++++ DOCUMENT EXCERPT ++++

Why (And How) You Should Pursue a Career in Sports Radio
Why (And How) You Should Pursue a Career in Sports Radio
By Brian Clapp | February 02, 2014
Ask a broadcast radio veteran how the industry plans to combat the rise of Pandora, Spotify and other portable music listening options and they’ll tell you all about their on-air personalities and ability to be hyper-local.
I’m not sure I buy that differentiator for most music channels, since their hosts are often relegated to 10 seconds updating the world on Justin Bieber and then playing the #1 hit…again.
But there is one spot on the dial that isn’t threatened by the growth of internet, satellite and streaming audio - sports talk radio. Unlike music channels, there is enough unique content to go around because sports radio can be local, national, opinionated, news focused or anything in-between.
14% increase in the number of stations programming a sports talk format
128% increase in the number of sports talk stations on FM
Executives and programmers alike are discovering the value of sports radio in an increasingly competitive marketplace, because it’s translating to the bottom line.
"Sports is a sponsor-friendly atmosphere. Lots of advertisers are passionate about sports," commented Dial Global Programming EVP/GM Chris Corcoran during the All-Access Music Group panel discussion at the Arbitron Client Conference.
Profit growth means jobs and opportunities, but it takes more than just having a sports opinion to work in sports radio.
“You have to market yourself as something special. Find a way to stand out from the herd,” says Dave Druda, Executive Producer of the Tim Brando Show on SiriusXM radio. “If you have a specialty or skill that makes you better than the next guy, use that as much as you can and be able to do anything any time!
“Have pride in your production. Focus on making yourself as attractive to potential employers as possible.”
For more tips on beginning a career in sports radio, here’s the inside story from Dave Druda.
Alright Dave, Let’s start in the early days and your first job in radio – what was it, and how did you get it?

++++ DATA EXCERPTS ++++

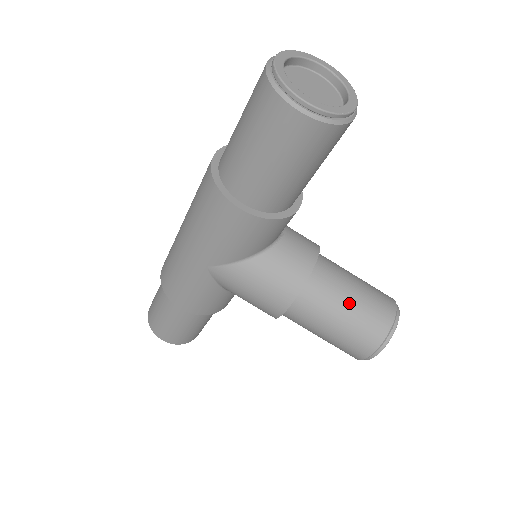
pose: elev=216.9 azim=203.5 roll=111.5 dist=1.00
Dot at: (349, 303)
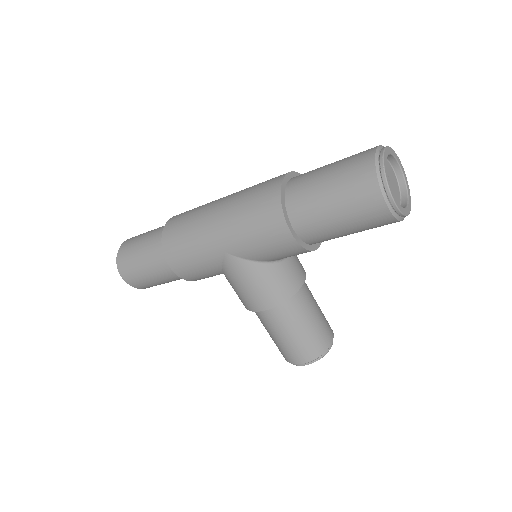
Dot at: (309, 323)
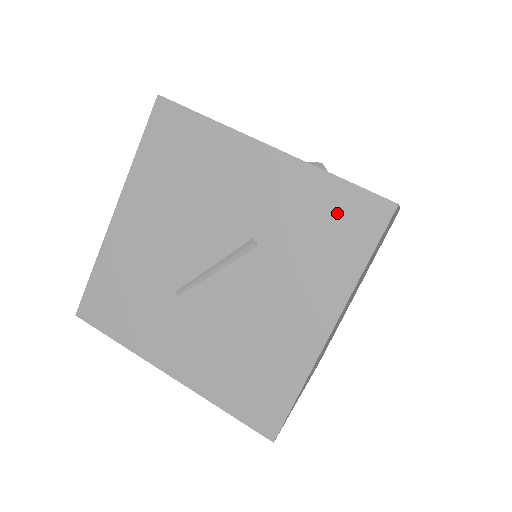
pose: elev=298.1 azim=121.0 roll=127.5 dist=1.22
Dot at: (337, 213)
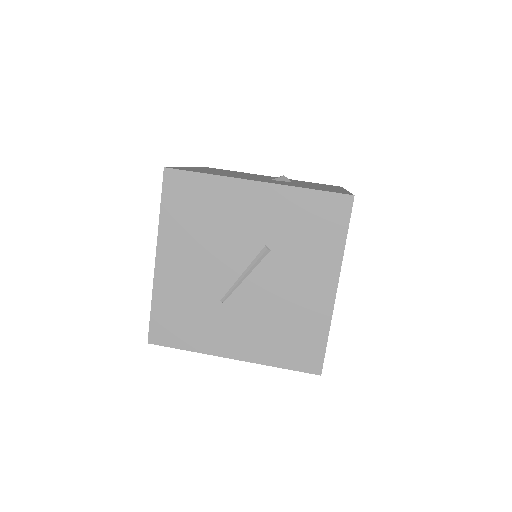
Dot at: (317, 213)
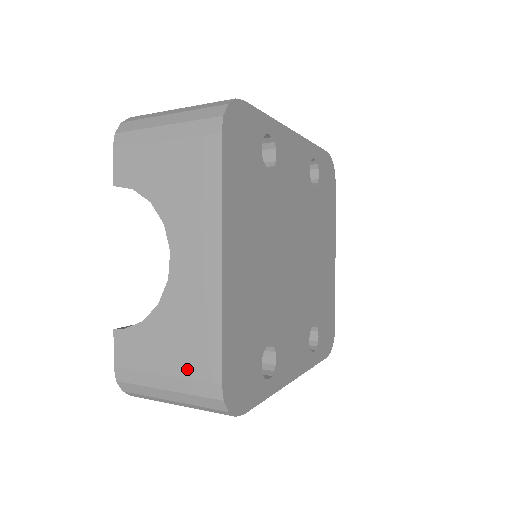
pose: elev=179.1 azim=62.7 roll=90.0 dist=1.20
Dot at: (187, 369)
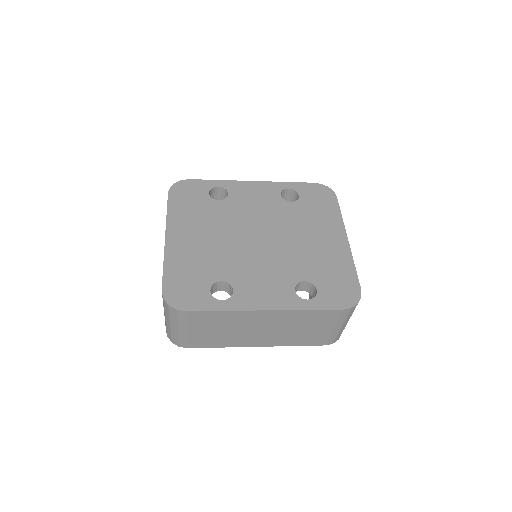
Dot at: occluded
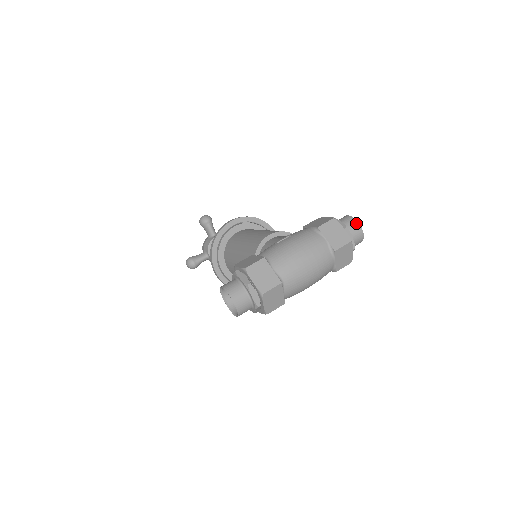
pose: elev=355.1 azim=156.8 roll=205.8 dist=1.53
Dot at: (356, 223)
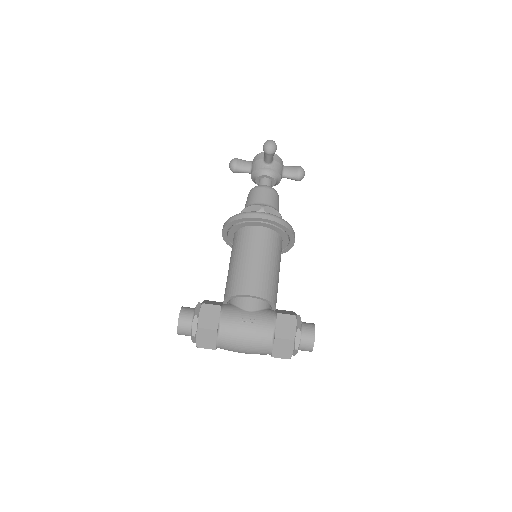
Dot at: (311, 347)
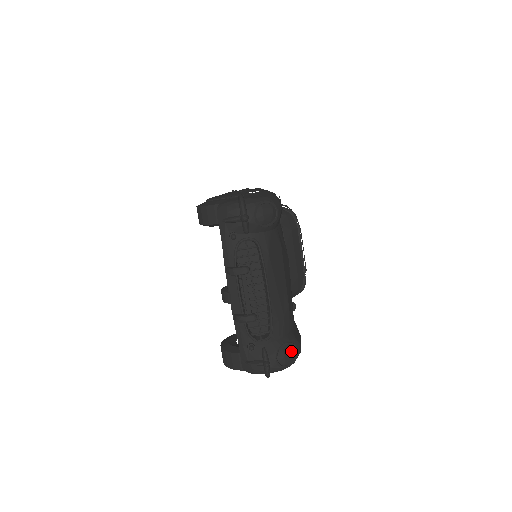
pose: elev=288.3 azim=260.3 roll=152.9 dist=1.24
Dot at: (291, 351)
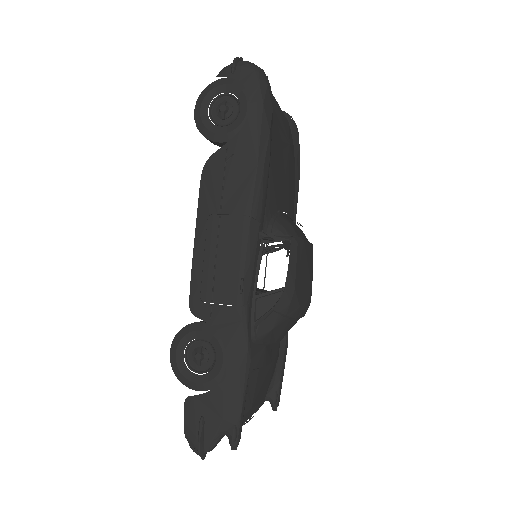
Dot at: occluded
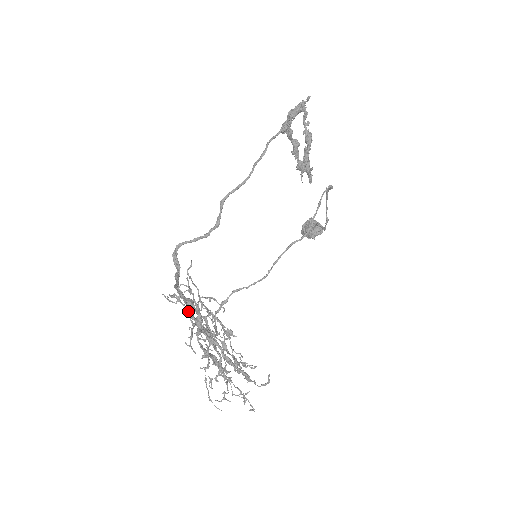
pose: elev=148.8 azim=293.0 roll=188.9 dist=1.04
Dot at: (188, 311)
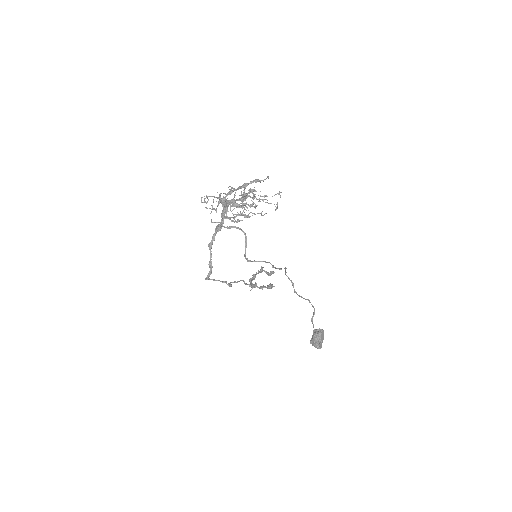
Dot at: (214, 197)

++++

TO-DO LIST:
• a. Update the sports radio article from "But there is" to "Arbitron Client Conference.", inclusive, with "sponsor-friendly" changed to "advertiser-friendly".
• b. Answer these questions using the sports radio article:
(i) Who wrote it, and on what date?
(ii) By what percentage did the number of sports talk stations on FM increase?
(iii) What is Dave Druda's job title, and for which show?
• c. List every person named in the sports radio article.
Use only the sports radio article to answer.

FULL SOLUTIONS:
• a.
But there is one spot on the dial that isn’t threatened by the growth of internet, satellite and streaming audio - sports talk radio. Unlike music channels, there is enough unique content to go around because sports radio can be local, national, opinionated, news focused or anything in-between.
14% increase in the number of stations programming a sports talk format
128% increase in the number of sports talk stations on FM
Executives and programmers alike are discovering the value of sports radio in an increasingly competitive marketplace, because it’s translating to the bottom line.
"Sports is a advertiser-friendly atmosphere. Lots of advertisers are passionate about sports," commented Dial Global Programming EVP/GM Chris Corcoran during the All-Access Music Group panel discussion at the Arbitron Client Conference.

• b.
(i) Brian Clapp, on February 02, 2014.
(ii) 128%.
(iii) He is Executive Producer of the Tim Brando Show on SiriusXM radio.

• c.
Brian Clapp
Justin Bieber
Chris Corcoran
Dave Druda
Tim Brando